Picasso originally referred to the painting as Le Bordel d’Avignon, as it was inspired by prostitutes working at a brothel located in Carrer d’Avinyó in the El Gotic neighbourhood of Barcelona. For fear of outraging the art world when it was first unveiled, exhibitor Andre Salmon renamed it Les Demoiselles d’Avignon. But the name change was to no avail. Upon its unveiling, the painting caused outrage.
It took nine months and hundreds of sketches to complete Les Demoiselles d’Avignon and a further nine years for Picasso to finally showcase it to the general public. It may have caused an uproar upon its release, but the genius of Les Demoiselles d’Avignon has echoed throughout the years and today it is regarded as a true masterpiece of 20th century art. One that was inspired by a street in Barcelona.
Col·legi d’Arquitectes de Catalunya
At first glance, the friezes skirting along the top of the outer wall of the Col·legi d’Arquitectes de Catalunya in Plaça Nova could be assumed to be modern street art. In fact these friezes, completed in 1960, are one of the few free public pieces of Picasso art in the world.
Xavier Busquets i Sindreu, the architectural director of project, was inspired by a mural created by Joan Miró in collaboration with Llorens Artigas, blending modern art and architecture. He had met with Picasso in Cannes several years earlier and had been struck by the great artist’s intensity and curiosity. Due to General Franco’s fascist grip on Spain, Picasso had been living in self-imposed exile from the city he loved so dearly. Therefore, Picasso would work from afar and the project would involve a large scale reproduction of his drawings.

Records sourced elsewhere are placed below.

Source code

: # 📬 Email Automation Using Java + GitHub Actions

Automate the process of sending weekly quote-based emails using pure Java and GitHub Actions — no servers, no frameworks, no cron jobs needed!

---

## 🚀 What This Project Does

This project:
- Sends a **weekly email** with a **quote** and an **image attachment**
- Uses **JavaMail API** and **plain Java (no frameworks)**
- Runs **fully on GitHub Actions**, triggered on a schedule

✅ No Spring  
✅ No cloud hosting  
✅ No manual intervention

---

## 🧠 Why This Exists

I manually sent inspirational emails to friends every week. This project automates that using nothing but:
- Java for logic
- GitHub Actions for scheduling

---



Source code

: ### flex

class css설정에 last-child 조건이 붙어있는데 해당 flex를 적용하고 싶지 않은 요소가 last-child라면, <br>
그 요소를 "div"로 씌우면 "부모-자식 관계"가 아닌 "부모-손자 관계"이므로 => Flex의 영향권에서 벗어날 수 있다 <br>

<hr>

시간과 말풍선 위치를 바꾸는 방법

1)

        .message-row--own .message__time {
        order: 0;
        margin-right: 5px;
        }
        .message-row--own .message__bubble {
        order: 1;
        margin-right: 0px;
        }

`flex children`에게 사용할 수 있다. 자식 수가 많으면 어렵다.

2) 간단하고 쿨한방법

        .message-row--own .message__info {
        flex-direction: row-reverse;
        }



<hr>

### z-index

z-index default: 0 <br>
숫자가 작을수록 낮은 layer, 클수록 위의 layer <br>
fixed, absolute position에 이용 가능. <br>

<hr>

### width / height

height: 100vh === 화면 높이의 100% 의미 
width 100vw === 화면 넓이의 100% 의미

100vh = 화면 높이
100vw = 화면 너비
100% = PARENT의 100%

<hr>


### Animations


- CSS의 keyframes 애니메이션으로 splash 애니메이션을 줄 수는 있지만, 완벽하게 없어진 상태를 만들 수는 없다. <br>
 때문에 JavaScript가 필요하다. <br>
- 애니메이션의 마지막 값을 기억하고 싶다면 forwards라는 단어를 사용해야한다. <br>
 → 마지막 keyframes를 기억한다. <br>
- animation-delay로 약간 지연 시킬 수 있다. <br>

When Sindreu proposed a collaboration with Antoni Cumella, a renowned ceramicist, Picasso instead suggested working with Carl Nesjar, who had reproduced some of Picasso’s drawings for the Norwegian government headquarters in Oslo. Nesjar was mastering a new technique called sandblasting and Picasso believed their collaboration could produce something unique.
The results are startling. Even now, almost 60 years later, the friezes draw admiration from art lovers visiting Barcelona.
Picasso and Barcelona – A love affair from afar
Picasso moved to Paris in 1904 and spent the rest of his life in love with the city of Barcelona, albeit from afar. Ongoing political tensions meant that he felt unable and unwilling to return to his country of birth or to the city where his artistic freedom was realised.
When fascist dictator General Franco emerged victorious in the Spanish Civil War in 1939, Picasso vowed to never return to live in Spain again. His angst at the political situation at the time was channeled into creating perhaps his most renowned painting – La Guernica.
He did visit family and friends from time to time, especially in Cadaques – a beautiful fishing village on the Costa Brava that today celebrates Picasso as one of their own.
Sadly, Picasso died two years before General Franco’s reign came to an end. His legacy lives on, however, in particular in Barcelona, where his visionary creative spirit continues to inspire new generations of artists.
“A painting is not intended to decorate a drawing room but is instead a weapon of attack and defence against the enemy.”